The fourth season of the popular Danish political series “Borgen – Dangerous Ropes” will be streamed online on June 2, 2022. It starts with blood immediately. The camera captures a dead whale lying off the coast of Greenland being dismembered by fishermen. Helicopter flying in front of them and landing in front of a mine. A man comes out, walks straight towards a group of miners, takes a small black lump and examines it. He says one phrase that will change everything: “Congratulations, you’ve found the oil!”
The world of television meets the real world. Greenland, the largest island in the world – eight times the size of Germany – is rich not only in ice, but also in raw materials such as oil, iron and rare earths. The deposits are hardly developed and the question is how and if mining with only 58,000 inhabitants can be managed.
In the fall of 2013, Parliament in Greenland repealed a decades-old ban on the exploitation of radioactive mineral resources such as uranium by a slim majority (15 to 14 votes). The law now allows companies to extract minerals from which uranium ore is a by-product. The rare earth deposits discovered in Greenland so far will cover about a fifth of global demand. However, mining of rare earth elements would be associated with severe environmental damage.
Specifically, Mount Kvanefjeld is about 690 meters high near the town of Narsaq on the southern tip of the Arctic Island. The potential annual yield is estimated at 40,000 tons of rare earth elements. About a fifth will also occur as uranium ore as a byproduct. That amount would catapult Greenland to the top ten uranium ore miners in the world in one fell swoop. However, in addition to the expected environmental problems, this also entails a number of legal and political issues that cannot be resolved. Due to the special status of Greenland under constitutional law, the control or distribution of radioactive materials obtained in this way is not regulated. At the end of 2021, the newly elected Greenland government passed a kind of law on uranium mining in a narrow vote: where uranium occurs, but below a certain limit, other raw materials may be mined.
Greenland has been part of Denmark for more than 300 years, but the relationship with the motherland has undergone tremendous changes, especially in the past few decades. Since 1953, the island has been an equal part of Denmark with two members of the Danish Parliament. Greenland has enjoyed “internal autonomy” since 1979, i.e., extensive self-determination within the Danish state. “Autonomy” was also introduced in 2009, and Greenland, among other things, obtained the right to its own raw materials. Only foreign and security policy is determined by Copenhagen.
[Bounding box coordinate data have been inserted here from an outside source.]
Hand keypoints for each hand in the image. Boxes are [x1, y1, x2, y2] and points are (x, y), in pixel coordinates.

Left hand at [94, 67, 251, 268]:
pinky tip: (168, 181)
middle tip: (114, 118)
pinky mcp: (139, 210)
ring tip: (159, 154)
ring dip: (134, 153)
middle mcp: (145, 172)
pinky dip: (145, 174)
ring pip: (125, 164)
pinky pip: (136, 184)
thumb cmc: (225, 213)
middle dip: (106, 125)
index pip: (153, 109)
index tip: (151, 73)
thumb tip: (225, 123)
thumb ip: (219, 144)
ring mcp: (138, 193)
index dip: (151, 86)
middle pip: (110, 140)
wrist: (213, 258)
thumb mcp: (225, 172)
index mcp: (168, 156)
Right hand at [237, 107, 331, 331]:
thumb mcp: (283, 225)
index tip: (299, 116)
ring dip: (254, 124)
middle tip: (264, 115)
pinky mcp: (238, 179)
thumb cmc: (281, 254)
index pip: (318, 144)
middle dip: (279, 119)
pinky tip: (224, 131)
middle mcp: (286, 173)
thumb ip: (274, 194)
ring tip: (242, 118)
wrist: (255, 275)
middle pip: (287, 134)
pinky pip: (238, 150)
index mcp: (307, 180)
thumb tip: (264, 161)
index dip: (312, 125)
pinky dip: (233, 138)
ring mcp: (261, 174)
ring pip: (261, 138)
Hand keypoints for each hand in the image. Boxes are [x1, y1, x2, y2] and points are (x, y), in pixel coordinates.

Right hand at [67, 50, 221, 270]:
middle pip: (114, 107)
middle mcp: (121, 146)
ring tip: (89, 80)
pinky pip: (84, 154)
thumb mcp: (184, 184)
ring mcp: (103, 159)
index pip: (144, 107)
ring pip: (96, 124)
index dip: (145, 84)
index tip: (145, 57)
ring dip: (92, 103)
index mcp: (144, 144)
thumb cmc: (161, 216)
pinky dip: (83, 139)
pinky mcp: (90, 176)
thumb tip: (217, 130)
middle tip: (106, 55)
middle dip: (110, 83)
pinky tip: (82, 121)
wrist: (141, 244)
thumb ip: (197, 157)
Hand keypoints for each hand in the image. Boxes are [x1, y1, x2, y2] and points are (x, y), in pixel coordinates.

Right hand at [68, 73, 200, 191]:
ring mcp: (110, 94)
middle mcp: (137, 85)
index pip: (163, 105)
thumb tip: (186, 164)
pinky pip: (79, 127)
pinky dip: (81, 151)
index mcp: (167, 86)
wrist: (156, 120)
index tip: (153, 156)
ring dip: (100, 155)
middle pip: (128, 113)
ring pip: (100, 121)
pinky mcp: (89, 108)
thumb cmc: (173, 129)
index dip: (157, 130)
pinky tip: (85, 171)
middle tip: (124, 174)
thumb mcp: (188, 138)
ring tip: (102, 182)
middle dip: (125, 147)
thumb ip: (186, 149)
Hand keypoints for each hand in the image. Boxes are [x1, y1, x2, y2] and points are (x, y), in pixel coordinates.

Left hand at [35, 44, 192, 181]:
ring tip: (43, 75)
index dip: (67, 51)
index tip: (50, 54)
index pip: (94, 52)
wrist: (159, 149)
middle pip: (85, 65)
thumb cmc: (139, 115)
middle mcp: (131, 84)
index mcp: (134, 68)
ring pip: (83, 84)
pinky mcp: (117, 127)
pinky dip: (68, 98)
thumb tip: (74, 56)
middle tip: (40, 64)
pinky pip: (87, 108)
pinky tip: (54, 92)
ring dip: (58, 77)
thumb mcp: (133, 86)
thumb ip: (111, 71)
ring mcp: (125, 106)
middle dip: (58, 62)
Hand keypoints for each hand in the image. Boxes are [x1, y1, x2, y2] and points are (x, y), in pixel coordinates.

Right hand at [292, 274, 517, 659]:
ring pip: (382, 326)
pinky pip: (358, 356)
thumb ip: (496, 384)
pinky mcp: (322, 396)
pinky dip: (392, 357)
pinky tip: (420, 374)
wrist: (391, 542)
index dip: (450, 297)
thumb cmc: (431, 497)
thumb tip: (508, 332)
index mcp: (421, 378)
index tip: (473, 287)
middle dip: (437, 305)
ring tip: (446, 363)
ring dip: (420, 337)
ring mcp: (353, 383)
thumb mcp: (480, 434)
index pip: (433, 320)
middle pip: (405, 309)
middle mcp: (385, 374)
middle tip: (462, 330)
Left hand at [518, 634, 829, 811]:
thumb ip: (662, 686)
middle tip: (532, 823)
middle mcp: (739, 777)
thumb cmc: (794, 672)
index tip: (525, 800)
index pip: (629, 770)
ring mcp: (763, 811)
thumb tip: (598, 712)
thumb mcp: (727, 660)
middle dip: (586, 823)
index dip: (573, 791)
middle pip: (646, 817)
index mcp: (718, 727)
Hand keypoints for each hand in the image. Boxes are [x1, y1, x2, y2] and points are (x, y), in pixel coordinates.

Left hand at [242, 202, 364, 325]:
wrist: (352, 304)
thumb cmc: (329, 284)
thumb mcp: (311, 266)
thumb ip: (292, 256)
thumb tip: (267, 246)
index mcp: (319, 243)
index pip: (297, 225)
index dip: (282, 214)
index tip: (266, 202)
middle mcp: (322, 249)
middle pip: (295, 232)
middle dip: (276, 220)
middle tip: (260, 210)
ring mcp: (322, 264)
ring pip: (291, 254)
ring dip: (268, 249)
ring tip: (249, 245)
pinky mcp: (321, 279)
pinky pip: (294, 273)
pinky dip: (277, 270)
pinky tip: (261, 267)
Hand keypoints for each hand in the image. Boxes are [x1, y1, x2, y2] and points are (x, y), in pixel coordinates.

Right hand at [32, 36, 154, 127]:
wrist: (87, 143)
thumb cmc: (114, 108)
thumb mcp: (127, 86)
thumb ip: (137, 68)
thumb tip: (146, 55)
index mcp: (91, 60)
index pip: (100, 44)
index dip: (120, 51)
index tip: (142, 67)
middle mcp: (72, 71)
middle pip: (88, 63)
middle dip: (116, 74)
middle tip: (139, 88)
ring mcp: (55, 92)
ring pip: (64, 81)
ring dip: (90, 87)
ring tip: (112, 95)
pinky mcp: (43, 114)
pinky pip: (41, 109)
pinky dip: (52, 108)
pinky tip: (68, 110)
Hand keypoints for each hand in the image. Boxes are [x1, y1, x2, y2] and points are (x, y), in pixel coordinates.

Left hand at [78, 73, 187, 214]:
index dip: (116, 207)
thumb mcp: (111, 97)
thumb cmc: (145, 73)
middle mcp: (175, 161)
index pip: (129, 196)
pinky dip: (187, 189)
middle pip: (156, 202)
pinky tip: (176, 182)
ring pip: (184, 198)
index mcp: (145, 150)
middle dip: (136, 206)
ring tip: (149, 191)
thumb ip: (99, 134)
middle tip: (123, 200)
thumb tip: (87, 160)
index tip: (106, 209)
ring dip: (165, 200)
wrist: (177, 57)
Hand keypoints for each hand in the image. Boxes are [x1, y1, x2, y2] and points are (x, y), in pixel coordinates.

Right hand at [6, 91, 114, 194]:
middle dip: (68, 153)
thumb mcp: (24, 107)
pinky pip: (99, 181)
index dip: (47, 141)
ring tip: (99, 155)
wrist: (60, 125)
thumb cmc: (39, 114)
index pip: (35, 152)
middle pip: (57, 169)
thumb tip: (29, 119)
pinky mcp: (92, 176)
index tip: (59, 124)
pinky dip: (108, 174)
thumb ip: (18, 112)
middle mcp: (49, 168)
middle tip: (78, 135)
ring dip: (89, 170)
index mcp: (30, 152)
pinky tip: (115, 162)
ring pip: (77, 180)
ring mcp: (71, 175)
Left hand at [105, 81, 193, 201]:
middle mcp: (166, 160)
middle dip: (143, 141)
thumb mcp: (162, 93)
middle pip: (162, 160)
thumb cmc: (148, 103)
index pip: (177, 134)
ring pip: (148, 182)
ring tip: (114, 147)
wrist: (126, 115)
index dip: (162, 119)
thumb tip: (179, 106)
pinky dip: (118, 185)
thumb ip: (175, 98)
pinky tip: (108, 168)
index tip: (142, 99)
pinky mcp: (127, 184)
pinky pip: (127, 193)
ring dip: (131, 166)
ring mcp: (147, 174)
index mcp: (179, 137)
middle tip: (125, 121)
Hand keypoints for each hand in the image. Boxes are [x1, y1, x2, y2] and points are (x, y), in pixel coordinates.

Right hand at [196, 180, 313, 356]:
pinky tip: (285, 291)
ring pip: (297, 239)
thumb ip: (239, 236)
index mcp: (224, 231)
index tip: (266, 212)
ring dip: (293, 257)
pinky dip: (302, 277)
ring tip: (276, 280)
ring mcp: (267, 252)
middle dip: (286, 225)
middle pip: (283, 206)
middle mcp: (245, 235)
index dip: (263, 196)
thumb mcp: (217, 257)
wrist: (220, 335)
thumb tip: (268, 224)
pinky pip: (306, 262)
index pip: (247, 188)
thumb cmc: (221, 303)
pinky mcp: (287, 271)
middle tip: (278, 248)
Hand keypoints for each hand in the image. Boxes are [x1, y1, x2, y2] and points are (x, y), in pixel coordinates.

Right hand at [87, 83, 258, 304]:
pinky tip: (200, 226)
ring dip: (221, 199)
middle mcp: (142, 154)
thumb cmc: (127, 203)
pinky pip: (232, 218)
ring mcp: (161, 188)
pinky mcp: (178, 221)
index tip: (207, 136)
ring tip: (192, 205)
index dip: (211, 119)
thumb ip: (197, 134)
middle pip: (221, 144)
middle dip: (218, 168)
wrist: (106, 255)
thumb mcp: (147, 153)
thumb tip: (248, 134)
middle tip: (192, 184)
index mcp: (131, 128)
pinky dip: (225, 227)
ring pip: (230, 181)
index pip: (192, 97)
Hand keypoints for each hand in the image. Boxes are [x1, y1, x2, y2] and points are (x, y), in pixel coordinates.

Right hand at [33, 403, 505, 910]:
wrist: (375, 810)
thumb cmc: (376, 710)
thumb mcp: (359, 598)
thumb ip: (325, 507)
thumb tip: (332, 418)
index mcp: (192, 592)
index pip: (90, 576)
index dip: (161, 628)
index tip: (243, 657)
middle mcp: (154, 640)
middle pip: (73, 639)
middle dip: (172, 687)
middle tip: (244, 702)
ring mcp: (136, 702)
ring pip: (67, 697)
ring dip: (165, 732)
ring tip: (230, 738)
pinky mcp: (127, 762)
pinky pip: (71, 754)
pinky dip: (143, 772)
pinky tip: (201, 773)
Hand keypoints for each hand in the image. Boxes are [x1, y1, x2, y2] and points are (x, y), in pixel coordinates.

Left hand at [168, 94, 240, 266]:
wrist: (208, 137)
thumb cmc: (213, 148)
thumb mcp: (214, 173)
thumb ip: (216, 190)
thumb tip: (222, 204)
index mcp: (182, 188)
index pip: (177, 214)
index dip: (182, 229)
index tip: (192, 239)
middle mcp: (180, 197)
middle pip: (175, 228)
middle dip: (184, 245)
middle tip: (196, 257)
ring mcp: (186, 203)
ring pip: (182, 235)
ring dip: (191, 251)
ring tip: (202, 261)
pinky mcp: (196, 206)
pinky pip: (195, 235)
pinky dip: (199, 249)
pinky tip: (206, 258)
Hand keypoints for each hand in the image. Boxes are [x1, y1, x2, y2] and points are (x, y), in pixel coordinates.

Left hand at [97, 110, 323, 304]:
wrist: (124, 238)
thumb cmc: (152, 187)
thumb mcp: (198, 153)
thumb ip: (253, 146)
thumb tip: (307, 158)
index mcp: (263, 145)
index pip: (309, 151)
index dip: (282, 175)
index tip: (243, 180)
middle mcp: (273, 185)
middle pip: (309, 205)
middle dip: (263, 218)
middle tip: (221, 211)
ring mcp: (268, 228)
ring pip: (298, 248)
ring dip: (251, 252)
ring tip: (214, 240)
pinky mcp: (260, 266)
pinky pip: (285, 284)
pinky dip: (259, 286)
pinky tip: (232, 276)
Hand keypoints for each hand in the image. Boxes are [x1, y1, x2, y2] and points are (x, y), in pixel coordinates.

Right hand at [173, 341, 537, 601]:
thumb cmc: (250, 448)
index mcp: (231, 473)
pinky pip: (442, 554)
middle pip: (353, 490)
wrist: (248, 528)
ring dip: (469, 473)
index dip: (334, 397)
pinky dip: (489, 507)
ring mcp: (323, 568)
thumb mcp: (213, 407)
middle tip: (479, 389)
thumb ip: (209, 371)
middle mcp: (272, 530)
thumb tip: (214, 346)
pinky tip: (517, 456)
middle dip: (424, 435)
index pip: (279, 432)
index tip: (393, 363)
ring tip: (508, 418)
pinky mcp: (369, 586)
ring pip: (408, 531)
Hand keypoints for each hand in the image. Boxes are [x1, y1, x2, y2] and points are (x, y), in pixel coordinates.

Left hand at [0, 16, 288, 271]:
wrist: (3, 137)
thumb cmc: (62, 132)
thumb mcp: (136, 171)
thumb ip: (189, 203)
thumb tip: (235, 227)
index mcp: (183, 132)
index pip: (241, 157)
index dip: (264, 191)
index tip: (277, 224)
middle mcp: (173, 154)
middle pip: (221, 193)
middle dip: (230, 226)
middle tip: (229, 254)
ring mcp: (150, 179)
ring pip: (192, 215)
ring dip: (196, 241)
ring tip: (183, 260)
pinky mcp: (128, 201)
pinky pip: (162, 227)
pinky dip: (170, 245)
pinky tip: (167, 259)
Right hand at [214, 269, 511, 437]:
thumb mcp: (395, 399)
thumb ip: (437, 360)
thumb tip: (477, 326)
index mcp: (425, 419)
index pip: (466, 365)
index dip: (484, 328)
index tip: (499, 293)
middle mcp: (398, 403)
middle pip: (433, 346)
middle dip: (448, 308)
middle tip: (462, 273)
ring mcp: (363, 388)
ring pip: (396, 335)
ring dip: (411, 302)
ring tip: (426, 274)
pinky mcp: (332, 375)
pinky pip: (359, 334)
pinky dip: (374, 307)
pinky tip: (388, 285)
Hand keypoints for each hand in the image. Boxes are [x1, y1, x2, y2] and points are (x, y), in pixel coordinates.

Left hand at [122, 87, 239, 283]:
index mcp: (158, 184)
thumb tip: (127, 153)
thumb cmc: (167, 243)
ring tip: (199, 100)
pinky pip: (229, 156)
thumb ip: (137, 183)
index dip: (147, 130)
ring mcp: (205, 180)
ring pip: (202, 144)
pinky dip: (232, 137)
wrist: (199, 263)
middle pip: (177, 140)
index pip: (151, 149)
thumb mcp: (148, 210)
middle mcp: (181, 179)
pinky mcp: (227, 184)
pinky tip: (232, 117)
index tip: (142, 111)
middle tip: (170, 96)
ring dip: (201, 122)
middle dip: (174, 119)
As if all this were not enough in terms of special features, Greenland also has a special status in relation to the European Union. When Denmark became a member of the European Community in 1973, Greenland also became part of the European Community. In 1985, Greenland decided to give up its membership in the European Commission. Since then, a separate treaty in Greenland has regulated relations with the European Union. This is accompanied by annual payments from Brussels to Greenland – on the one hand to pay for fishing rights, but in recent years increasingly also to finance the development of Greenland. In the current seven-year EU budget, €220 million has been allocated to Greenland in this way. These revenues, along with generous annual budget allocations from Copenhagen, form the backbone of Greenland’s autonomy.
In view of this situation – large deposits of undeveloped raw materials, a small population, no viable economy of its own – it is understandable that Greenland is increasingly becoming the focus of geopolitical actors. In real politics as in the fictional world of television.
Two years ago, the Swedish-Icelandic-Greenland “thin ice” chain explored what happens when it finds a promising oil field off the coast of Greenland. By the way, a few weeks ago we managed to convince ourselves of the successful implementation of this project when the series was shown on German free TV. In this series, current issues of climate change, Greenland’s path to independence, and the protection and exploitation of the Arctic come into conflict. In it, the Swedish foreign minister is trying to persuade the Arctic Council to ban oil production there. Your political advisor is on a Swedish research ship off Greenland, which is being targeted by a terrorist attack.
Fantasy meets reality
The relationship between television fiction and actual politics is particularly interesting here. After all, the “Arctic Council” is the current regional forum of the Arctic states, which serves both for cooperation and coordination of the Common Arctic Policy.
With Greenland, the new ‘Borgen’ series now launched not only addresses current political issues, but is also a return to its beginnings. The relationship between Denmark and Greenland was already a topic in season one. At that time it was about photos of a CIA plane with prisoners from Afghanistan that landed in Greenland. The alleged terrorists inside turned out to be innocent peasants who had been kidnapped by the CIA. Then someone else says that real political events cannot be treated in an interesting way on TV.